Diese Espressoaugen, dunkles Koffein

des Morgengrauens. Diese Flamingobrüste,

exotischer Champagner wacher Nächte.

Zwei verschlungene Hände.

Halten, was niemand verspricht.

Wunschlos durchs Laub

mäandrierender Wege.

Bis ans Ende der Dosis.

Venusbild

Verbotenes Gelände – unvermint.

Deine Kleidungsstücke unterm Tisch,

unser göttliches Speisen obendrauf.

Nightswimming im Badezimmer:

tanzende Schatten auf den Kacheln.

Der Schaum stand dir malerisch.

Diabolisches Bodypainting mit Kajal-

und Lippenstift. Die Pizza danach.

Mein Seufzer beim Chinesen und

der kurze Abspann am Morgen.

Deine weiße Haut auf dem brennenden Foto –

Löschversuche.

Engelszunge

Der Sommer kam schon im Mai,

meine Liebesschwüre nur bis

zur Mailbox. Die Putten pfiffen

es von der Decke, bis ich mich verirrte –

in einen Nacken mit blonden Halmen.

Wein reinigte die Nächte. Der Sauvignon

schmeckte rund und fruchtbetont

wie ihre Pfirsichhaut.
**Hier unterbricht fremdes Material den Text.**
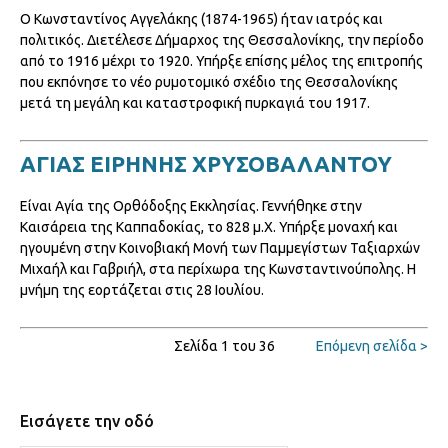
Ο Κωνσταντίνος Αγγελάκης (1874-1965) ήταν ιατρός και
πολιτικός. Διετέλεσε Δήμαρχος της Θεσσαλονίκης, την περίοδο
από το 1916 μέχρι το 1920. Υπήρξε επίσης μέλος της επιτροπής
που εκπόνησε το νέο ρυμοτομικό σχέδιο της Θεσσαλονίκης
μετά τη μεγάλη και καταστροφική πυρκαγιά του 1917.
ΑΓΙΑΣ ΕΙΡΗΝΗΣ ΧΡΥΣΟΒΑΛΑΝΤΟΥ
Είναι Αγία της Ορθόδοξης Εκκλησίας. Γεννήθηκε στην
Καισάρεια της Καππαδοκίας, το 828 μ.Χ. Υπήρξε μοναχή και
ηγουμένη στην Κοινοβιακή Μονή των Παμμεγίστων Ταξιαρχών
Μιχαήλ και Γαβριήλ, στα περίχωρα της Κωνσταντινούπολης. Η
μνήμη της εορτάζεται στις 28 Ιουλίου.
Σελίδα 1 του 36
Επόμενη σελίδα >
Εισάγετε την οδό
Die weiße Mühle

wurde unser Himmelbett und irgendwo

zwischen ihren Flügeln verlor sich

mein Gesicht.

Blue Moon

Deine Augen, eineiige Zwillinge

der dunklen Seite des Mondes.

Kein Wunder, dass ich mondsüchtig

bin. Die Spiegelung des Sonnenlichts

gegen die kalte Haut der Nacht.

Diese riesige Aspirin-Tablette

über der Bourbon Street.

Blume, Reiter und Stunde,

nicht nur der Mond ist blau.

Hochdruckausläufer

Der Zugang zum Sommer: eine aufgerissene Balkontür.

Mädchen auf Fahrrädern sirren vorbei.

Die Zeit wälzt sich schwerfällig weiter.

Erst spät die Versöhnung mit den Insekten.

Die Tiefe der schlaflosen Nacht:

ein pubertäres Panorama.

Campus

Ein überlebensgroßes Dichterporträt,

nachts an den Hörsaal gemalt.

Gesichter zwischen Bibliotheksregalen,

unsichere Symbole der Empathie.

Archiv der Zeitmitschriften.

Kaum verständliche Zeichen in Büchern –

die Mathematik der Beziehungen.

Im Botanischen Garten der Traum

von einer fröhlichen Wissenschaft.

Blutspenden für den Wahlkampf.

Das Leben, ein Studium der Vorsehung.

Topfpflanze

Um Hoffnung kämpfen wollten wir –

mit Fahrrädern und Bürgerinitiativen,

sogar mit einer Antiparteienpartei.

Die politische Logik der Sonnenblume:

Radikalökologie und Fundamentalopposition.

Der Dunst der Basisdemokratie

aus den Teebechern der Wohngemeinschaften

verzog sich über der Startbahn.

Kein ganzheitlicher Paradigmenwechsel.